Pretendia encontrar um amor. Um daqueles que o ajudasse a pagar as contas Um que o ajudasse a cuidar do gato Um que lhe preparasse o jantar Um que o acompanhasse no natal, na páscoa e no dia de todos os santos na procissão da senhora das dores nos feriados possíveis e até no carnaval Mas nunca no dia dos namorados. (pintura de Henri Matisse)

a glória dos perdedores

uma a uma… as pessoas vão dobrando as toalhas… uma a uma um a um… envergam as vestes engelhadas penteiam os cabelos de sal recolhem-se os chapéus de sol expulsam uma a uma… as areias dos braços um a um… vão esvaziando o areal como quem abandona um campo de batalha de costas viradas para o mar… e vão ficamos sempre um e outro… resistindo à espera que não acabe o último banho o último sangue no horizonte a glória dos perdedores…

horas tardias

 que apesar do pó e pedra são as do coração a pulsar

Dog parking

É quando o cachorro escapa e nos achamos em desespero à sua procura que reconhecemos realmente o valor de cada esquina. foto de Edgar Lange

é filho teu que sai a ti, geógrafa de sapatos!

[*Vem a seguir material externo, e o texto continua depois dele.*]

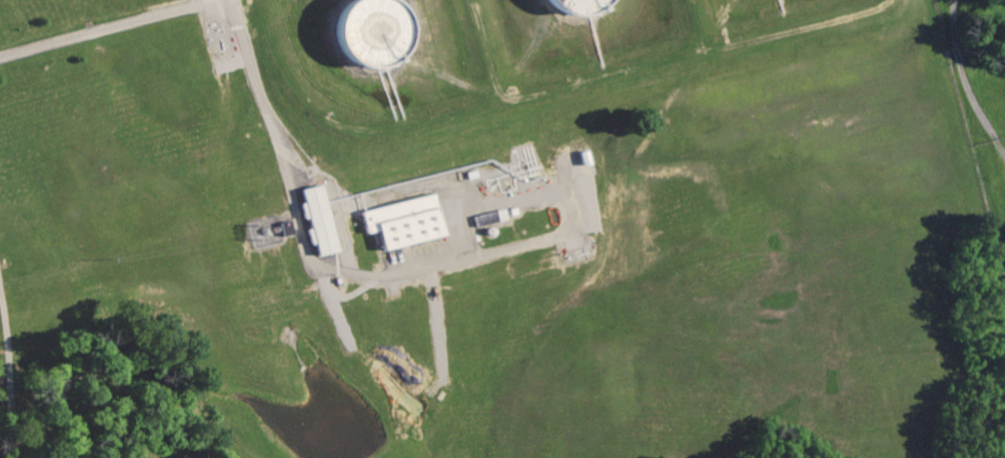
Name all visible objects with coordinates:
building: (586, 7)
building: (379, 33)
road: (293, 184)
building: (493, 217)
building: (322, 219)
building: (409, 219)
building: (286, 227)
road: (13, 366)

Este é o ponto fulcral de transição a linha que divide o antes e o agora e a ela te agarras quando sentes que um filho teu aprendeu a voar! E nenhum argumento vale mais do que este o que tu sabes que é a mais pura das verdades é filho teu que sai a ti, geógrafa de sapatos, é ser de luz que não retém a sua marcha! (foto de Isabel Munoz)

E nos teus, por acréscimo.

Caminhas neste dia ao meu lado e és a única pessoa que me interessa. És a conta de subtrair mais encantadora que conheço. Depois de muitos, sobram sempre poucos e, desses poucos, às vezes, ficou apenas um. E vou com sorte porque há quem acabe só. Mesmo só. Atravessamos a rua de mão dada e fui feliz. E tu sabes bem que sou. E temo que vá durar o resto desta vida inteira porque desejamos que assim seja. Caminho a teu lado sem pressa para que sejamos capazes de observar todos os que nos afastam. É preciso, agora e mais do que nunca, ter olhos para apreciar estes campos e esta tarde. E a mais bela das tardes ficará para sempre nos meus olhos. E nos teus, por acréscimo. E esta não urgência de não precisar de te relembrar tudo isto é pura felicidade. (foto de Clarissa Bonet)

Sob um furor inusitado escapou-se o lenço em tons de ocre

Sob um furor inusitado escapou-se o lenço em tons de ocre pelo tejadilho escancarado do carro. Lá vai ele espalhando possibilidades qual rei da festa que é só nossa soltar-se-á sem freio neste céu acabando, no final, aparcado em qualquer copa de árvore. Acontece-me, agora, e, por júbilo, não mais querer saber daquele que, afinal, meu cabelo refreia. Bem mais vadio que o lenço ocre que se escapou é o tejadilho que quisemos escancarado nesta festa que é só nossa.  (pintura de Izumi Kogahara)

Tão necessário é pôr ordem na noite escura

Tão necessário é pôr ordem na noite escura quando já só existe para nos lembrar  da foz de todos os rios e não do princípio de mar

quatro estações

 és de todas as quatro e partes delas frio de rachar, pingo de chuva, ventania nevoeiro, folha peregrina, árvore despida és arrepio brisa, flor de lavanda em broto, esplanada  porto de mar, escaldando, ansiando partidas  rasgo, fuga, fervor és desafio  é um rodopiar das quatro por fora um verão eternamente em mim és tu nem sempre percebida és tu sempre a querer  és deleite refinado

prestar contas à vida

Começas a dar-te contra quando tens em conta que dás conta que tens sérias contas a ajustar. É nesse momento que a conta toma conta de ti fazes contas à vida e é só por conta própria. Continuas no contra e fazes de conta…  mas, afinal de contas, logo te dás conta que a maior conta é a conta menor que tiraste em vida. E ficam as contas saldadas.